Signor Giudice, busso alla sua porta poco dopo la mezzanotte, perché vorrei che me li desse in affido nel giorno di Capodanno. Voglio preparare un tavolo lungo da Reggio Calabria a Milano e osservarli festeggiare tutti assieme. Non ho alcun requisito né per l’affido temporaneo né per l’adozione, ma mi è bastato inciampare in una storia per farmi avanti:travestito da Babbo Natale, ho conosciuto A***C***, 30 mesi, e F***, 8 anni. Al momento sono in attesa di una famiglia che si prenda cura di loro, per sempre. Mi sono sentito un Santa Claus impotente perché non ho potuto restituire loro la mamma naturale. Per quel bimbo e la sorellina sognavo una mamma come la mia.

Quanto tempo ho dovuto aspettare per crescere e rendermi conto che i genitori non sono tutti uguali. Quanta vita buttiamo via per niente. Signor Giudice, mi lasci entrare in tutti gli istituti e case famiglia. Svegliarli dal sonno per cercare qualcosa di più del solito Capodanno. Voglio cercare assieme a tutti questi bambini l’insolito e formare un grande girotondo, rotolandoci in riva al mare, assaggiare la prima alba. Solo attraverso le loro storie di vita mi spoglierò delle banalità con cui ci trucchiamo agli inizi di un nuovo anno.

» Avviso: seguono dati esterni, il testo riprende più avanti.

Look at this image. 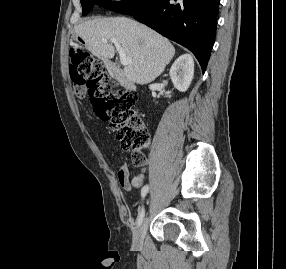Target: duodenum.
<instances>
[{"label": "duodenum", "mask_w": 286, "mask_h": 269, "mask_svg": "<svg viewBox=\"0 0 286 269\" xmlns=\"http://www.w3.org/2000/svg\"><path fill=\"white\" fill-rule=\"evenodd\" d=\"M106 67L111 77L117 79L125 88L134 91L135 84L124 73V71L114 62H107Z\"/></svg>", "instance_id": "1"}]
</instances>
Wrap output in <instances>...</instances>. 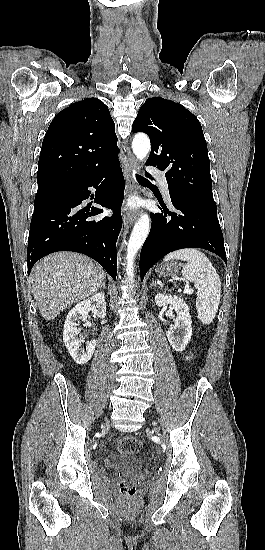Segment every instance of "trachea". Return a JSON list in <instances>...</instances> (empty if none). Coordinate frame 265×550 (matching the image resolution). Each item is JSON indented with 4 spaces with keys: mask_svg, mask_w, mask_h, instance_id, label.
<instances>
[{
    "mask_svg": "<svg viewBox=\"0 0 265 550\" xmlns=\"http://www.w3.org/2000/svg\"><path fill=\"white\" fill-rule=\"evenodd\" d=\"M136 179H137L139 182H148L147 179H145L144 177H142V176H140V175H138V174H136Z\"/></svg>",
    "mask_w": 265,
    "mask_h": 550,
    "instance_id": "3493384b",
    "label": "trachea"
}]
</instances>
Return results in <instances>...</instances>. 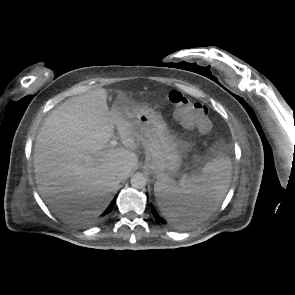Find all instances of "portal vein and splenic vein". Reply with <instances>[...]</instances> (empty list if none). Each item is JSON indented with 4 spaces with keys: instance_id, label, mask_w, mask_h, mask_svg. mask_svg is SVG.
I'll list each match as a JSON object with an SVG mask.
<instances>
[{
    "instance_id": "18ae733b",
    "label": "portal vein and splenic vein",
    "mask_w": 295,
    "mask_h": 295,
    "mask_svg": "<svg viewBox=\"0 0 295 295\" xmlns=\"http://www.w3.org/2000/svg\"><path fill=\"white\" fill-rule=\"evenodd\" d=\"M109 145H110V147H115L117 145V140H112ZM93 161H94V158H92L91 156H87L85 158V162H87V163H90Z\"/></svg>"
}]
</instances>
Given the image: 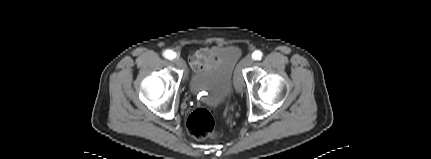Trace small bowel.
<instances>
[{"label": "small bowel", "instance_id": "obj_1", "mask_svg": "<svg viewBox=\"0 0 431 159\" xmlns=\"http://www.w3.org/2000/svg\"><path fill=\"white\" fill-rule=\"evenodd\" d=\"M218 61V48H202L190 55L189 62L196 71L205 70Z\"/></svg>", "mask_w": 431, "mask_h": 159}]
</instances>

Ad A***C*** e F*** ho regalato una penna, perché spero un giorno mi scrivano. Tornerò da loro senza il travestimento per mostrare il mio volto, che fino a poco fa era di uno qualunque. Signor Giudice, è arrivato il 2012. Sono pronto, ma lei mi prometta che non li separerà mai.

Felice Anno Nuovo, a modo mio, a tutti gli educatori che in questa notte vegliano e difendono queste anime innocenti.

Ecco il 2011: il mio Capodanno con il bimbo lottatore per la vita

Botti, spumante, euforia, brindisi, abbracci e baci per dare il benvenuto all’anno nuovo. Come sarà il 2011? E chi lo sa, mica noi blogger abbiamo la sfera magica.
Io voglio muovere i primi passi in questo nuovo anno assieme ai “lottatori per la vita”. Sono essere minuscoli che, dentro o fuori il grembo materno, combattono a denti stretti per restare qui con noi. Il miracolo della vita è qualcosa di incredibile e me lo sta ricordando un essere piccino piccino che in questo momento è in un’incubatrice. Lui sta lottando perché quel micro spazio diventi una culla. Voglio condividere con lui questo passaggio. Il mio sguardo si appanna sullo scivolo del Capodanno. I suoi occhietti semichiusi sono rivolti al soffitto di chissà quale ospedale, di chissà quale nido, mentre un filo di latte lo alimenta goccia dopo goccia. Lui non sa chi sono io e nemmeno io conosco il suo nome.
Attraverserò in silenzio tutte le corsie degli ospedali italiani per scovare quei bimbi come lui che non mollano la presa. Voglio festeggiare il Capodanno con tutti loro, perché appena nati sono stati capaci di darmi una gran bella lezione: resistere. Non ci sono avari sorpassi sociali, lavorativi, economici che tengano a confronto del miracolo della vita. Correndo correndo non ne abbiamo più tenuto conto.
Voglio resistere al tuo fianco, piccolo bimbo, affinché il miracolo della vita trasformi quell’incubatrice in una splendida culla. Buon Anno e tieni stretto il tuo orsacchiotto!